To be done:
Locate every line in the rows below that contains the word "chamfer" and copy each of those lines.

Source material:

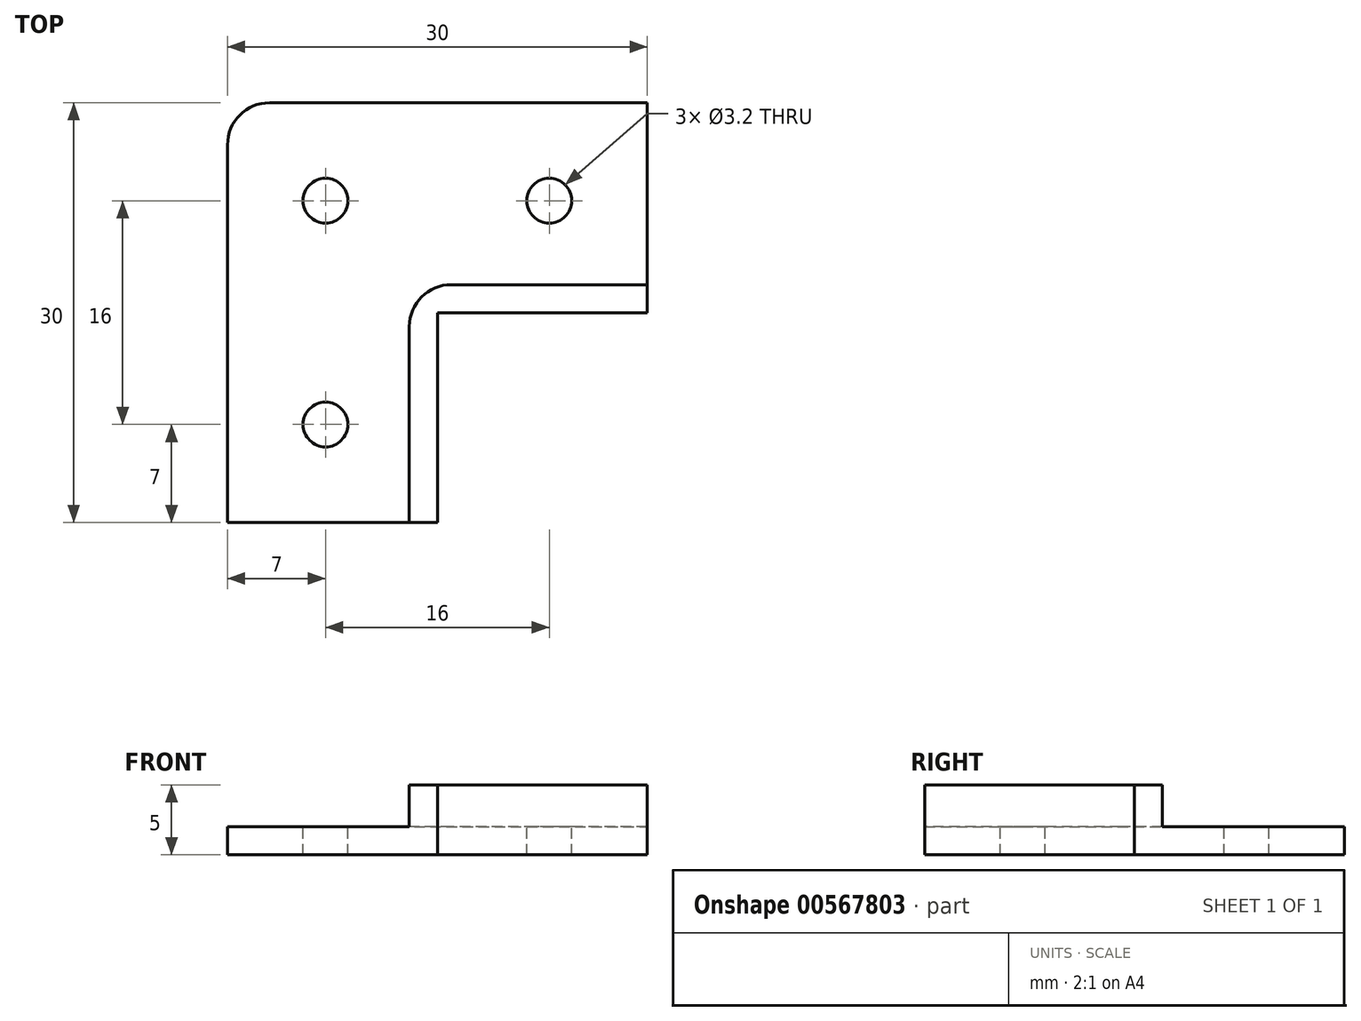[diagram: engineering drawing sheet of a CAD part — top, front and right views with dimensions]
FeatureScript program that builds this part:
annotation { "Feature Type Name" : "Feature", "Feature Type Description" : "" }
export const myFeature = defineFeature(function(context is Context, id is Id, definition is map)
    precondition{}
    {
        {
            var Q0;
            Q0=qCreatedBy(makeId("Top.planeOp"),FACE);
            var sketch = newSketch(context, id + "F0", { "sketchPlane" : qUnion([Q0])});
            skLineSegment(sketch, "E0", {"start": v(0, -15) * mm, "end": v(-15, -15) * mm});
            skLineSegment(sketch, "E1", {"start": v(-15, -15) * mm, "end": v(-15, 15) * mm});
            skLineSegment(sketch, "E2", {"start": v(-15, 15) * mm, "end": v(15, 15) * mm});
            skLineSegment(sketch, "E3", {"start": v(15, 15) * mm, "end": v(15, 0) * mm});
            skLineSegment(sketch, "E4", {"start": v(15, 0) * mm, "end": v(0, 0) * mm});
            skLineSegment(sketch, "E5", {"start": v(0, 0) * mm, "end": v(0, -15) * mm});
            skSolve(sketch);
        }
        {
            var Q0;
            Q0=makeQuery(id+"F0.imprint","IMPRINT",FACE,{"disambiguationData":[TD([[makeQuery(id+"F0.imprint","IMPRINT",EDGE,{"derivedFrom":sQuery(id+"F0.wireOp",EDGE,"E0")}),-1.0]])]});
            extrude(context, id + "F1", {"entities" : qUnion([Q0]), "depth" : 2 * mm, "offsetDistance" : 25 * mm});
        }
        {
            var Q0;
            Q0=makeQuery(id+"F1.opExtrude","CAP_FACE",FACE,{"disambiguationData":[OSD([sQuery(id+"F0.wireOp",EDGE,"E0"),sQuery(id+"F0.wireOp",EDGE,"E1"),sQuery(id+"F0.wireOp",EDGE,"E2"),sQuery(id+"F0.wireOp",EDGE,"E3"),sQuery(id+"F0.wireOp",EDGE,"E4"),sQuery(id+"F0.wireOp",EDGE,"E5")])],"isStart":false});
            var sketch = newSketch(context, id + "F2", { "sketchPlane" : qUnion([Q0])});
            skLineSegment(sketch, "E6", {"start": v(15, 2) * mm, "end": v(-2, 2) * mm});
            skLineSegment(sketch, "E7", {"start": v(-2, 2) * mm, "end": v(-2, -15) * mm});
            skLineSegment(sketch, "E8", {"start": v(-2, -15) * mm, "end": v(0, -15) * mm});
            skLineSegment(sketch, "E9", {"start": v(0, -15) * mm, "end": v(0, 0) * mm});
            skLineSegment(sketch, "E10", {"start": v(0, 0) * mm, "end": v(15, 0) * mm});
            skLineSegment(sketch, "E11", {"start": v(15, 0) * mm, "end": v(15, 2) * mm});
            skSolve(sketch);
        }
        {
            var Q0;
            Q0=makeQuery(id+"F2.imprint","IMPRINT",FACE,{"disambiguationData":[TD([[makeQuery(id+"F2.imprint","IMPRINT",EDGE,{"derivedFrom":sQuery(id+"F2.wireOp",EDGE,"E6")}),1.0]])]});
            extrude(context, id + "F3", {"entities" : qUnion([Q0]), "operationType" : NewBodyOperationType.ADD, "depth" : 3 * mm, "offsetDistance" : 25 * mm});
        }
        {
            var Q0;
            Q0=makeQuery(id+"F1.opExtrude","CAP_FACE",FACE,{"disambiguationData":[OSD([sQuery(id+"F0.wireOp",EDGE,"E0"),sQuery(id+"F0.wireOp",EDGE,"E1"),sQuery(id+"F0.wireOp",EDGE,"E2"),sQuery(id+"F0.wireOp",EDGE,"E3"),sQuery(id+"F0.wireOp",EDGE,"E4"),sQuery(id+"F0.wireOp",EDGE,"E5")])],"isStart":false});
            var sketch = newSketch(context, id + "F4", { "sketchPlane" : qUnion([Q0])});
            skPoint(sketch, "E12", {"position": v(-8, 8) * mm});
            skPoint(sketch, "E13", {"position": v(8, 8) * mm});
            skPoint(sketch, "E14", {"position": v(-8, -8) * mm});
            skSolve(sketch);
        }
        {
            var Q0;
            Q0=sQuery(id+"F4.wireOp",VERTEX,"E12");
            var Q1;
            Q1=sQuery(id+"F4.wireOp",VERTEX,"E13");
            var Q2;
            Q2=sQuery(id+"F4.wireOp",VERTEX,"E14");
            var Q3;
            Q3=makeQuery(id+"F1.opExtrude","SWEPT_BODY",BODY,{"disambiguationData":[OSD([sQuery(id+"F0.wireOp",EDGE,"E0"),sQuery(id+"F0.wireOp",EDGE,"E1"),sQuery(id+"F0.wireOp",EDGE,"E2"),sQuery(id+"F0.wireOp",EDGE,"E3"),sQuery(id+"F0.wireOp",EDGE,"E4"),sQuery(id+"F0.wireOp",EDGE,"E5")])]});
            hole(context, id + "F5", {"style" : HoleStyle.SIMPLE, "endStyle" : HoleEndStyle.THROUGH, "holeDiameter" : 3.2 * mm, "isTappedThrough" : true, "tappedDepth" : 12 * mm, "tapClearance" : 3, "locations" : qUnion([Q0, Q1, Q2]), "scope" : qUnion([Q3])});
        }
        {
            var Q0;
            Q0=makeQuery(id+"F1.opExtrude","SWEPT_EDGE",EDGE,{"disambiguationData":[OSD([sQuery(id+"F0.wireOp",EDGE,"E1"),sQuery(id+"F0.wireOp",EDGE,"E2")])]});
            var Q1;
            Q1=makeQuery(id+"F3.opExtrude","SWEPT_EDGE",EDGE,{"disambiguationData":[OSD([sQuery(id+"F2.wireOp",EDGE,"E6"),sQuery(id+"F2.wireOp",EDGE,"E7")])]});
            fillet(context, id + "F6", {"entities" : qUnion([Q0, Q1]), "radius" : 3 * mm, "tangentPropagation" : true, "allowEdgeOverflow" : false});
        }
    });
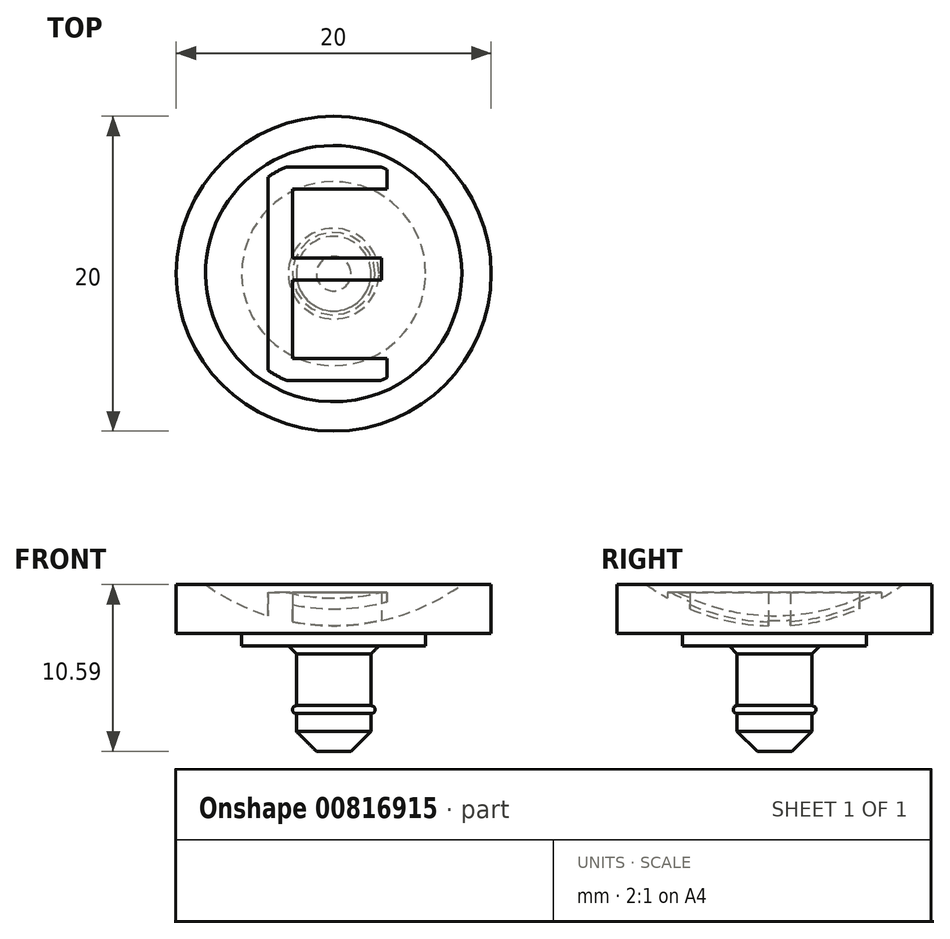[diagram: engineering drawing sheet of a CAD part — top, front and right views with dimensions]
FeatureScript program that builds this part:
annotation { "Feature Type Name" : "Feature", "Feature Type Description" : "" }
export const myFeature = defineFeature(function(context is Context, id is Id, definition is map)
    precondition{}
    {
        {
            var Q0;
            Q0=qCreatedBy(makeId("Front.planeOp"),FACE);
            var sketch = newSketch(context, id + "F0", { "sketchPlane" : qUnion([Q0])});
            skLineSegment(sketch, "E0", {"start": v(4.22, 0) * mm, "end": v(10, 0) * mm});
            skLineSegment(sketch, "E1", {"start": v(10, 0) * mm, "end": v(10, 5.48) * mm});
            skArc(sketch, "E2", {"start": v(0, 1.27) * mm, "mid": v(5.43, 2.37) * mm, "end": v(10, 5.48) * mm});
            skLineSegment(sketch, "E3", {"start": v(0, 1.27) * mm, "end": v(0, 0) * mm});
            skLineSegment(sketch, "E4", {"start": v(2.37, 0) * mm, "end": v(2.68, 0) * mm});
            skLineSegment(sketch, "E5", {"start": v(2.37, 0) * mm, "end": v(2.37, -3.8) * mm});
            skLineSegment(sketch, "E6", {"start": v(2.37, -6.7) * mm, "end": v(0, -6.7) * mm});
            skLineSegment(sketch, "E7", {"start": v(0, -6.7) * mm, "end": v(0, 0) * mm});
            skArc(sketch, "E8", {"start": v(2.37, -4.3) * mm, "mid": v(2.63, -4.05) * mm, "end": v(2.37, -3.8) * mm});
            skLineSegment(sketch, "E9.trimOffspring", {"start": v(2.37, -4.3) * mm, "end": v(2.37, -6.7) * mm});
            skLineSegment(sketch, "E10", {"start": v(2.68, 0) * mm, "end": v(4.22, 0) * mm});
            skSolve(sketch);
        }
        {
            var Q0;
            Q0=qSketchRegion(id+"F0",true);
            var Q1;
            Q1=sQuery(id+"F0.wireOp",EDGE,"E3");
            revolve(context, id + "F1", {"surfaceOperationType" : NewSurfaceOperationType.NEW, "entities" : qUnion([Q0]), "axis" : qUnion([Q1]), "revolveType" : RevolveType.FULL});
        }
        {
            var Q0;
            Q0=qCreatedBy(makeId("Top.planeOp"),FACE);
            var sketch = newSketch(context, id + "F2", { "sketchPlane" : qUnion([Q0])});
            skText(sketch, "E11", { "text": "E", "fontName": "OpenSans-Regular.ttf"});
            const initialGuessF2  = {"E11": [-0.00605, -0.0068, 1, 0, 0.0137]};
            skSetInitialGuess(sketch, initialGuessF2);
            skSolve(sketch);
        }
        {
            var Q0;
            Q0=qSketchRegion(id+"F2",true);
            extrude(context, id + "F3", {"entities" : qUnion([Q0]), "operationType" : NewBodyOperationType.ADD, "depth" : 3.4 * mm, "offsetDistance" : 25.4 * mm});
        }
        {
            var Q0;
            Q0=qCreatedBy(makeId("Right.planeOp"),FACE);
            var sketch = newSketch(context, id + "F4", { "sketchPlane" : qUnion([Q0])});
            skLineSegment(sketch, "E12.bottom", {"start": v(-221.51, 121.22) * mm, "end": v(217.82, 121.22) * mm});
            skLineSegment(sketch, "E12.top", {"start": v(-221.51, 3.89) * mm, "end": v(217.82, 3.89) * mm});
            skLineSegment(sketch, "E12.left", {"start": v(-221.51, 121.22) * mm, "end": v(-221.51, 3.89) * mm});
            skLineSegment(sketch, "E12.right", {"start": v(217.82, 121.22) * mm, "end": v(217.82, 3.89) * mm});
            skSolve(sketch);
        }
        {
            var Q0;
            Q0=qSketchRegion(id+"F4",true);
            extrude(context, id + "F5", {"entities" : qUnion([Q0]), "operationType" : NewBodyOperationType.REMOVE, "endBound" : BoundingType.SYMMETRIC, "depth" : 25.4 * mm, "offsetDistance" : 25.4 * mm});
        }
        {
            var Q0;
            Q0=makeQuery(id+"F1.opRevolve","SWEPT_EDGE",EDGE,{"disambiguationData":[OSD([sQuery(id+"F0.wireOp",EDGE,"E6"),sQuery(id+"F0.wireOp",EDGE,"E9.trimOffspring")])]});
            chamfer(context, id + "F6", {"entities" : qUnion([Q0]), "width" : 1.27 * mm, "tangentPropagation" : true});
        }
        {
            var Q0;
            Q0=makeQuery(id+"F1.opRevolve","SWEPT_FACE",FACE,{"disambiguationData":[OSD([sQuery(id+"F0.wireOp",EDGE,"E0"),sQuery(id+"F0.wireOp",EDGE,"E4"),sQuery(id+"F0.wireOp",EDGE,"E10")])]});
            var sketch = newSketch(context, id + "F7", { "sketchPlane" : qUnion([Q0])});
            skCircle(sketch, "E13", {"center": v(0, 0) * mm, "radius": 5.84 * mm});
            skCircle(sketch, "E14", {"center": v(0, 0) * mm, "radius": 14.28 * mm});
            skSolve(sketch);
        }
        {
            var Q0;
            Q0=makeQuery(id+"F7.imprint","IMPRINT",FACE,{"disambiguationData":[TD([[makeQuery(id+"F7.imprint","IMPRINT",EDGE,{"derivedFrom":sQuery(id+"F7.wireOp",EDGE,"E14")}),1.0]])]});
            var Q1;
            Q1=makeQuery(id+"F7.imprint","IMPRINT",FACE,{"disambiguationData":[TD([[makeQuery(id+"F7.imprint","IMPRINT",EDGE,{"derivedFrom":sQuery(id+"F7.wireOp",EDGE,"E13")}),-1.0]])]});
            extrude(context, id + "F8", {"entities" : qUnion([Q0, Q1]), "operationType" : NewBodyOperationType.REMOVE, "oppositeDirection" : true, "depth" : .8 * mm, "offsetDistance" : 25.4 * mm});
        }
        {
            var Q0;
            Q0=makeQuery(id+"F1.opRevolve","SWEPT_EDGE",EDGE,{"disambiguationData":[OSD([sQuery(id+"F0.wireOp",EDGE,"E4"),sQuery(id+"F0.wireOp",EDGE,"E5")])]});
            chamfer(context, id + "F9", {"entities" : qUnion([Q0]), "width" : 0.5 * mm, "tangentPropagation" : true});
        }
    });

Reply:
            chamfer(context, id + "F6", {"entities" : qUnion([Q0]), "width" : 1.27 * mm, "tangentPropagation" : true});
            chamfer(context, id + "F9", {"entities" : qUnion([Q0]), "width" : 0.5 * mm, "tangentPropagation" : true});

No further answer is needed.